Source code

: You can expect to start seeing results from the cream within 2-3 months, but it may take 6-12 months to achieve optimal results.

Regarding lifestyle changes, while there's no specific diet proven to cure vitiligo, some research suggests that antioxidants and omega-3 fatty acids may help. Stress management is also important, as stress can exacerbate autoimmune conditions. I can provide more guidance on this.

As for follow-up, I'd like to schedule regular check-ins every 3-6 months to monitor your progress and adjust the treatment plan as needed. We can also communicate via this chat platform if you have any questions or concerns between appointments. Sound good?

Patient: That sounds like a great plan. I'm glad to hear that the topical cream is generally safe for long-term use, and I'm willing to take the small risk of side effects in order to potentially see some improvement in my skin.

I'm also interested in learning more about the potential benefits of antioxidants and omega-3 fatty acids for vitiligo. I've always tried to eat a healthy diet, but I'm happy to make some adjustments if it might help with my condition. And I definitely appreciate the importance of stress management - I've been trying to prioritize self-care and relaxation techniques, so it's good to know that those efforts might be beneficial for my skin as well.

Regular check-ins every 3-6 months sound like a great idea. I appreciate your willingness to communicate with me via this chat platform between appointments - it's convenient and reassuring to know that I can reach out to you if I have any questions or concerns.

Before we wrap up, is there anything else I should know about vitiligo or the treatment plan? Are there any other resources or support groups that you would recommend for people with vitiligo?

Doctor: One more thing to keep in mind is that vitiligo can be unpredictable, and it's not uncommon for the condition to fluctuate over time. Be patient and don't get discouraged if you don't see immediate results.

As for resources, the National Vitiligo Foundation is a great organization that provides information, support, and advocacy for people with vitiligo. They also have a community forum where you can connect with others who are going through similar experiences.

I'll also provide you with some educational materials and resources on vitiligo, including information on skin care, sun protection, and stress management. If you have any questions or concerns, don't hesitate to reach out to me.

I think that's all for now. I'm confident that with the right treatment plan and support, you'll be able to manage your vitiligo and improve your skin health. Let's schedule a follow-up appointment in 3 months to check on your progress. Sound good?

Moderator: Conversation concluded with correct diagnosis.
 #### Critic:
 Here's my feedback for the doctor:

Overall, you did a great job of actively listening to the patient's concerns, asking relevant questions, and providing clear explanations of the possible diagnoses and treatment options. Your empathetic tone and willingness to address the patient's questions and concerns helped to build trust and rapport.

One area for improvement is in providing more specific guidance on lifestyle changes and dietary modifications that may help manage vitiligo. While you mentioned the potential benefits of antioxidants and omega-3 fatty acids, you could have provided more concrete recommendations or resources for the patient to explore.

################

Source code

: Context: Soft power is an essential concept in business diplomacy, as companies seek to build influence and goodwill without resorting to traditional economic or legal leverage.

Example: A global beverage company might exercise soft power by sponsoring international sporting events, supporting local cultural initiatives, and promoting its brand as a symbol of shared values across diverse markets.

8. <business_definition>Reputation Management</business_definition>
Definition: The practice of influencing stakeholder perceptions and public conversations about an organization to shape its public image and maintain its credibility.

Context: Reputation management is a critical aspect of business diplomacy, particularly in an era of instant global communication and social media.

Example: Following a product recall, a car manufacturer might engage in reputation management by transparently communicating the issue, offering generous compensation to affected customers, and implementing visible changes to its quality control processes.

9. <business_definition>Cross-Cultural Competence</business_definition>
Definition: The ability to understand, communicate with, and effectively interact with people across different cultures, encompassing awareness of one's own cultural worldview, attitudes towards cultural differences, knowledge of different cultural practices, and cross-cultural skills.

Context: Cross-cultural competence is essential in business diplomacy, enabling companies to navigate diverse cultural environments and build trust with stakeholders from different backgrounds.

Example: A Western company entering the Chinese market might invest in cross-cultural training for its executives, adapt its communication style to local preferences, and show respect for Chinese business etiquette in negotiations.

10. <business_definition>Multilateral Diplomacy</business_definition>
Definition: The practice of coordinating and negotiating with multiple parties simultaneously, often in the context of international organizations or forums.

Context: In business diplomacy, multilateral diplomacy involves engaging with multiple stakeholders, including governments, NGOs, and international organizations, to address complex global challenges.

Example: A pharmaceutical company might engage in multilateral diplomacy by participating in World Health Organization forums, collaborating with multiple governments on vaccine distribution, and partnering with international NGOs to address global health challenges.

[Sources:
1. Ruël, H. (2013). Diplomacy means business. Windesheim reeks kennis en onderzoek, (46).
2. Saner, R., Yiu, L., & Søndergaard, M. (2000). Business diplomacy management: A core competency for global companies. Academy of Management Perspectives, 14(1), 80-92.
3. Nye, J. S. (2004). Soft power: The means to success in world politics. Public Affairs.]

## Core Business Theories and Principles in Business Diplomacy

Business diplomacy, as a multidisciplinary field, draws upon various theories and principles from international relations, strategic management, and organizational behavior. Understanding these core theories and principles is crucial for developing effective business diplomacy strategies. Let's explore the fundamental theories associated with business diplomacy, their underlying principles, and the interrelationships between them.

################

What you are asked to do ::
Retype everything in the material from the line that contains "Patient: That sounds" down to the line that contains "Regular check-ins every 3-6 months sound", keeping every word and mark unchanged.

Exercise solution ::
Patient: That sounds like a great plan. I'm glad to hear that the topical cream is generally safe for long-term use, and I'm willing to take the small risk of side effects in order to potentially see some improvement in my skin.

I'm also interested in learning more about the potential benefits of antioxidants and omega-3 fatty acids for vitiligo. I've always tried to eat a healthy diet, but I'm happy to make some adjustments if it might help with my condition. And I definitely appreciate the importance of stress management - I've been trying to prioritize self-care and relaxation techniques, so it's good to know that those efforts might be beneficial for my skin as well.

Regular check-ins every 3-6 months sound like a great idea. I appreciate your willingness to communicate with me via this chat platform between appointments - it's convenient and reassuring to know that I can reach out to you if I have any questions or concerns.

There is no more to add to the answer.